Section: News

Whiteness Project questions identity

by Mary Sawyer

Eighteen percent. That is approximately how many students at Kenyon are “domestic students of color,” as stated in the “diversity quick facts” on Kenyon’s website. This means that of the Kenyon student body, approximately 82 percent are white. What does it mean then for those students to check the “I identify as white” box on the application? How does one who identifies as white understand her cultural heritage? These are the types of questions Visiting Instructor of Sociology Joseph Ewoodzie wishes to discuss in the project he’s bringing to campus called the Whiteness Project.

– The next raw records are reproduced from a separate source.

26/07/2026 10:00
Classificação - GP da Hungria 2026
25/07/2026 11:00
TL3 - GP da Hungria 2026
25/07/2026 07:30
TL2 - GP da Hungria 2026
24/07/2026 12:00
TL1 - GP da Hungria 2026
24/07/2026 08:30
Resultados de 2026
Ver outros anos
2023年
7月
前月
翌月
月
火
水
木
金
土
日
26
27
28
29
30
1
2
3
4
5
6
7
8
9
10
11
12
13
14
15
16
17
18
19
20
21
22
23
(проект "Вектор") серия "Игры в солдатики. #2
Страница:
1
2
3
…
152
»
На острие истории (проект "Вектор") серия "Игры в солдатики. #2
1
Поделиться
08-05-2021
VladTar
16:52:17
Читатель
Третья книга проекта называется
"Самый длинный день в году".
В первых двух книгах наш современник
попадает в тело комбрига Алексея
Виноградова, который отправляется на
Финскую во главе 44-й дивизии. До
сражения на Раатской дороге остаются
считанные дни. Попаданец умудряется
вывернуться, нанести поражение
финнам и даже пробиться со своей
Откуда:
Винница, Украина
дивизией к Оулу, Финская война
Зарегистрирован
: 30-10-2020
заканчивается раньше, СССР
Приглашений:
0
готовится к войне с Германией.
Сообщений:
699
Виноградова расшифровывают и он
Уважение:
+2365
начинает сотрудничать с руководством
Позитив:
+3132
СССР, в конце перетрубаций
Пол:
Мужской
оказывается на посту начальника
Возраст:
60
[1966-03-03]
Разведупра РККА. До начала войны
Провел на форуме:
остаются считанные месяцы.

With the help of his wife, Assistant Director of the Office of Diversity, Equity and Inclusion (ODEI) Zahida Sherman Ewoodzie, and Director of the ODEI Ivonne García, Joseph hopes to allow Kenyon students to “think about [their] whiteness” such that it is not “just guilt and debilitating.” García elaborated that the project aims to “examine the concept of whiteness and what it means to identify as white.”

Joseph teaches a course called “Race Theory,” which according to Zahida has not been prioritized in the Kenyon curriculum; she hopes that “bringing the Whiteness Project and the discussions it ensues will encourage other offices to provide similar opportunities for students to work through these kinds of identities.”

Zahida hopes the Whiteness Project, a documentary funded by PBS, will spark a greater conversation of race in an inclusive way that engages “the majority [of] students in critical ways.” Being a predominantly white campus, Kenyon has many multicultural programs to include the minorities on campus, yet lacks opportunities to “make white people the center of conversation again,” according to Zahida.

Joseph mentioned that he attended the Jan. 16 screening of Dear White People and was astonished by how packed the theater was; the experience led him to see that students want to converse about “these things in a healthy and inclusive way.” After talking with Zahida, who had seen the Whiteness Project in several locations, not just Kenyon, Joseph thought to bring it to Kenyon. He paired up with University of Connecticut sociology professor Matthew Hughey, who writes about race and culture in America, to bring this project to the Kenyon community.

Joseph mentioned that he believes “you can’t do anything that positive out of something [so] negative.” The result is a desire to push Kenyon students of all races to dig deeper and speak up about their cultural identity, be they a minority or majority. T García shared that the ODEI’s goal is to open up dialogue by “bringing in [many] perspectives” to enlighten students and encourage a different train of thought. Her excitement for this project comes from her wish to see Kenyon students embrace a conversation that “usually only happens in specific classes” and become a part of the co-curricular aspect of campus that Kenyon so often preaches.

A diverse, intellectually curious crowd of students and professors filled Gund Community Foundation Theater on Wednesday night, April 8. As the panel continued, many people filed out of the theater mid-discussion. Ewoodzie commented on his disappointment regarding turnout relative to the crowd present for the screening of Dear White People. First year Alice Cusick said that “it was a good initial discussion, but it is a conversation that needs to continue in different settings on campus”.

The Whiteness Project includes interviews with 1000s of white Americans. Its first installment “Inside  the White/Caucasian Box” focuses on white residents of Buffalo, N.Y. A Guardian article said of the project’s Buffalo interviews: “The videos reflect both the ongoing segregation, as well as a general dismissal of white privilege by most (though not all) of Dow’s subjects.”